_Your objective_
Using the data beneath this instruction, retype only the lines from the one that contains "right wrist: (1301, 918, -51)" down to the one that contains "right elbow: (1542, 888, 4)", both included, exactly as they appear.

Content starts

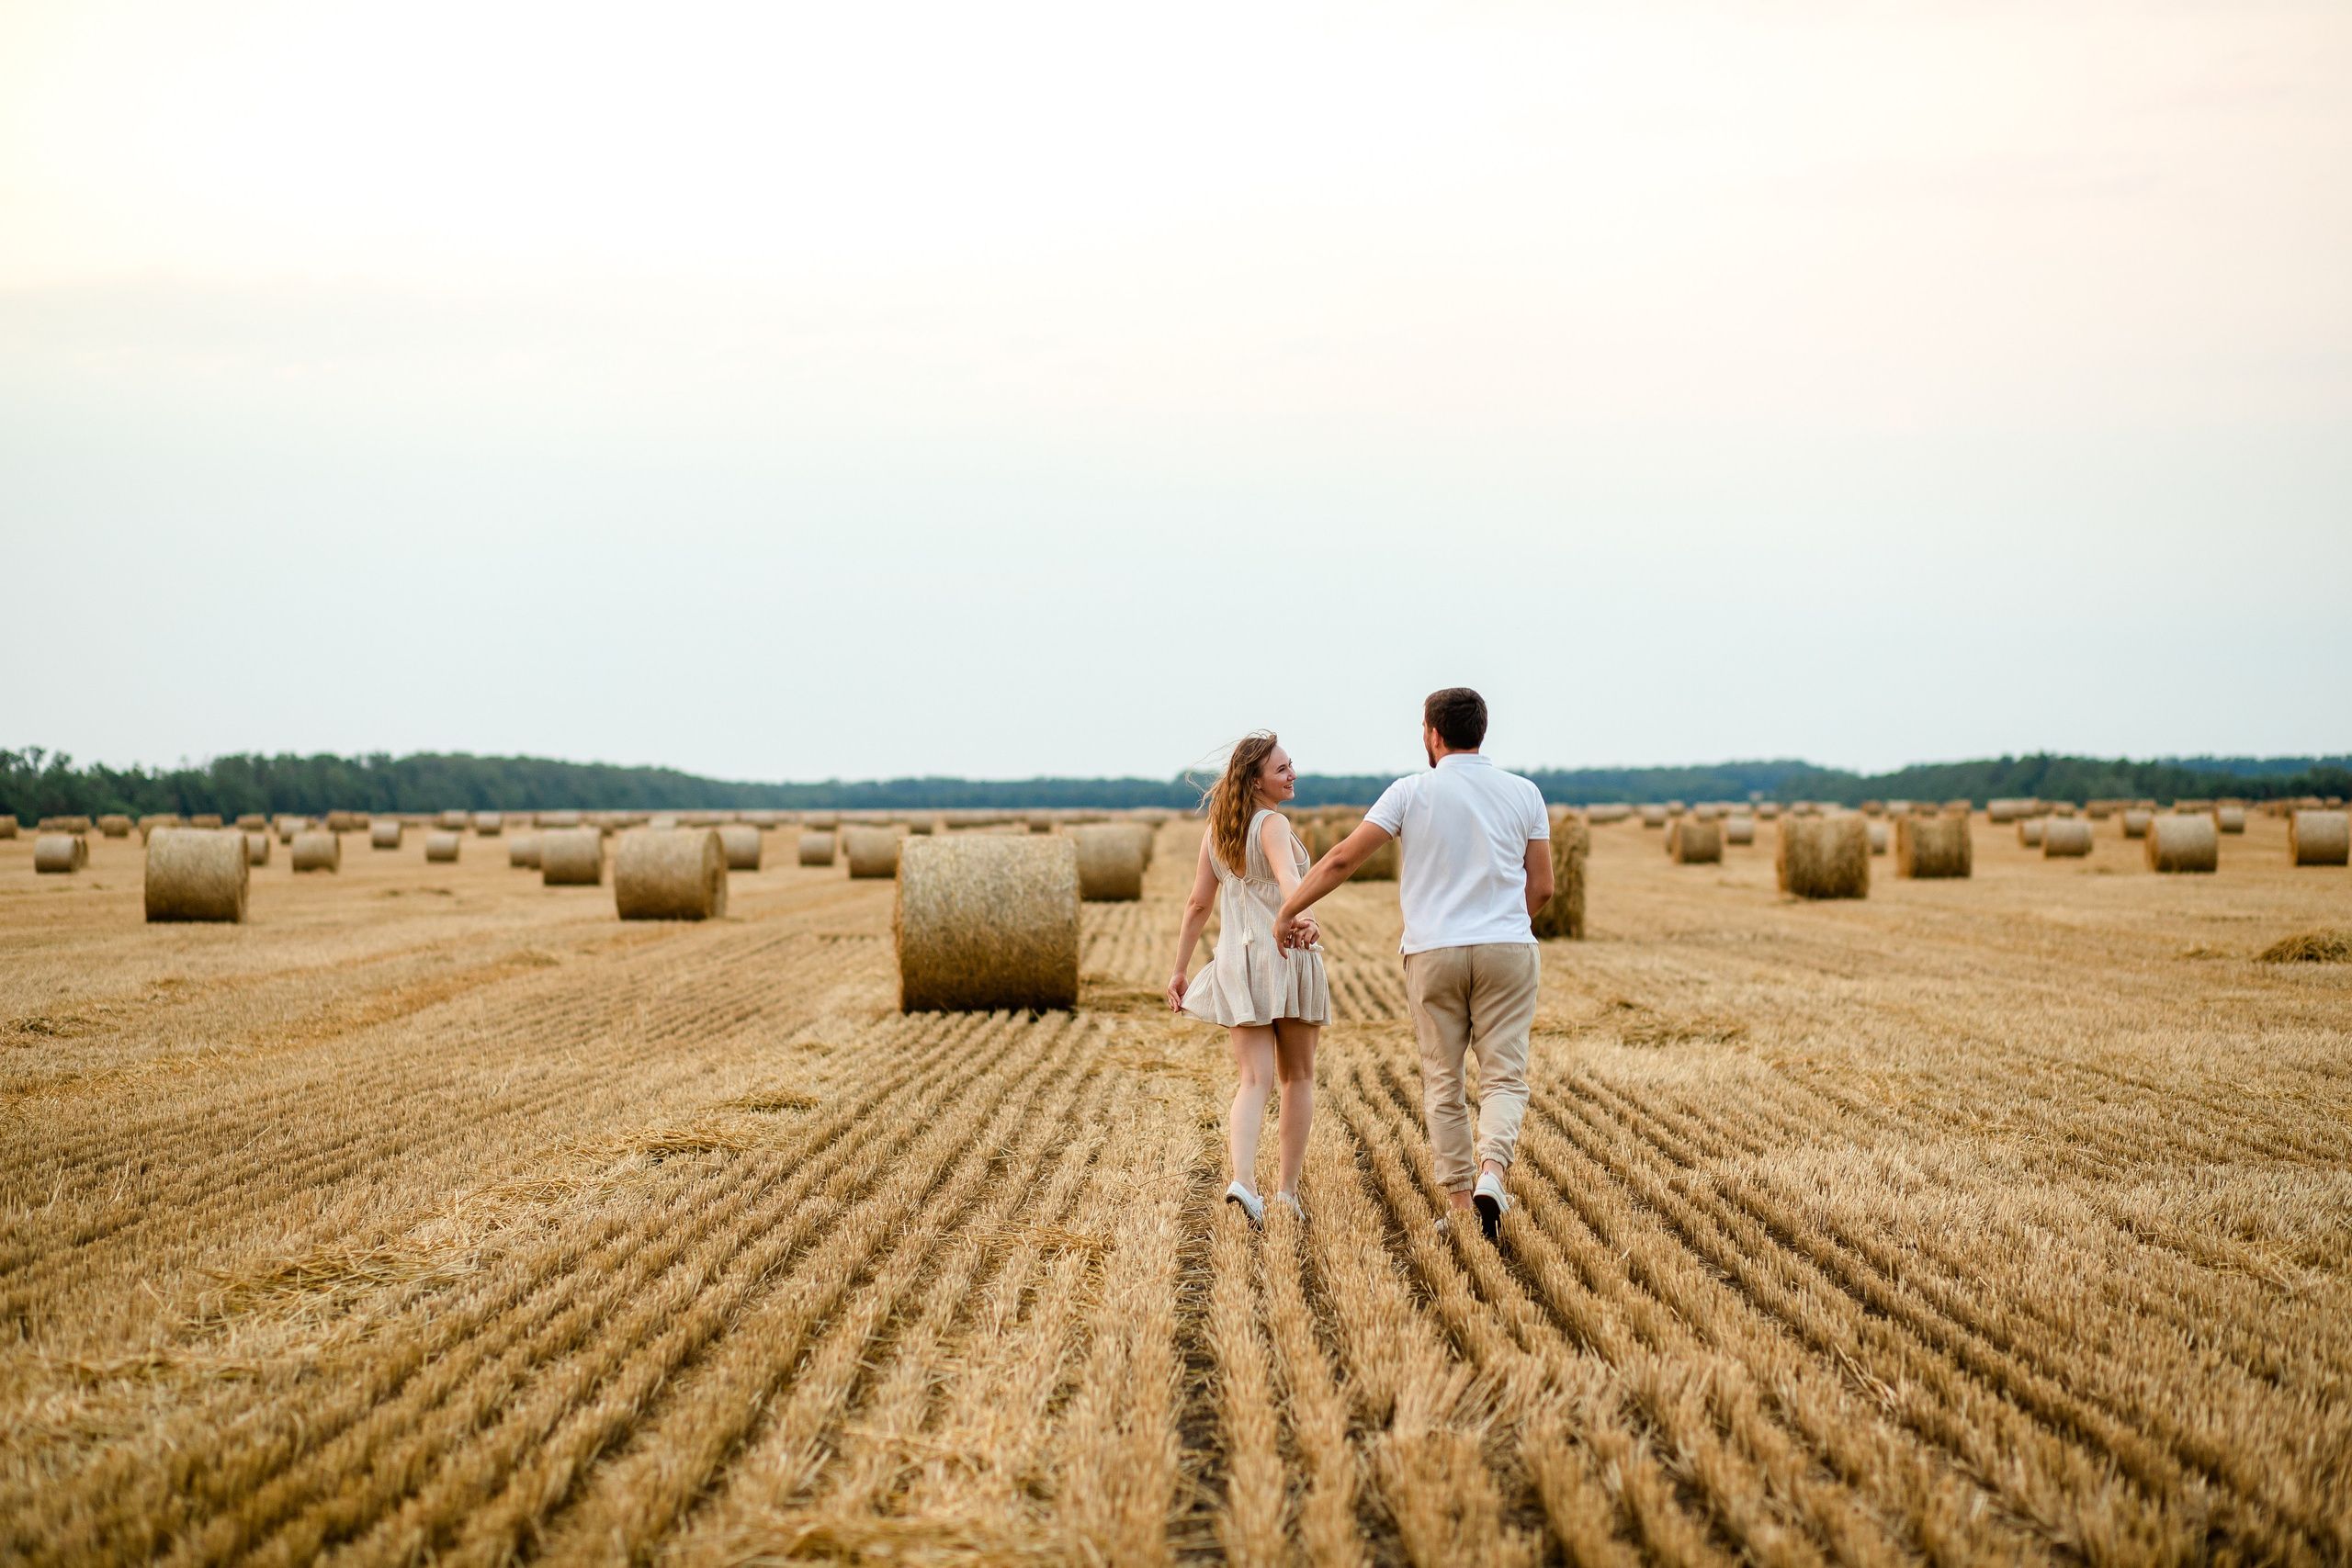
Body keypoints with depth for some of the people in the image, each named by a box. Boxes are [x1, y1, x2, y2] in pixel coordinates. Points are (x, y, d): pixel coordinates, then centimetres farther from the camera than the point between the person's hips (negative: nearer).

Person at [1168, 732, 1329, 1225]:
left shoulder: (1216, 832, 9)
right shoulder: (1273, 825, -12)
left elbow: (1198, 903, 12)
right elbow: (1288, 877, -33)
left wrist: (1180, 970, 17)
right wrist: (1301, 918, -51)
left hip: (1237, 963, 5)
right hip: (1288, 960, -5)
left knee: (1255, 1080, -2)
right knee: (1298, 1077, 13)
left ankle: (1242, 1180, -25)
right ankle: (1289, 1189, 15)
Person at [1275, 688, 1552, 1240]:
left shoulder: (1412, 792, -2)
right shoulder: (1523, 794, 4)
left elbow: (1343, 858, -6)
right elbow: (1542, 888, 4)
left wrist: (1287, 910, 4)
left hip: (1433, 951, 0)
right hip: (1507, 948, 1)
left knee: (1443, 1083, 9)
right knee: (1503, 1078, 2)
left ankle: (1460, 1202, 8)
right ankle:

Content ends

_Finished task_
right wrist: (1301, 918, -51)
left hip: (1237, 963, 5)
right hip: (1288, 960, -5)
left knee: (1255, 1080, -2)
right knee: (1298, 1077, 13)
left ankle: (1242, 1180, -25)
right ankle: (1289, 1189, 15)
Person at [1275, 688, 1552, 1240]:
left shoulder: (1412, 792, -2)
right shoulder: (1523, 794, 4)
left elbow: (1343, 858, -6)
right elbow: (1542, 888, 4)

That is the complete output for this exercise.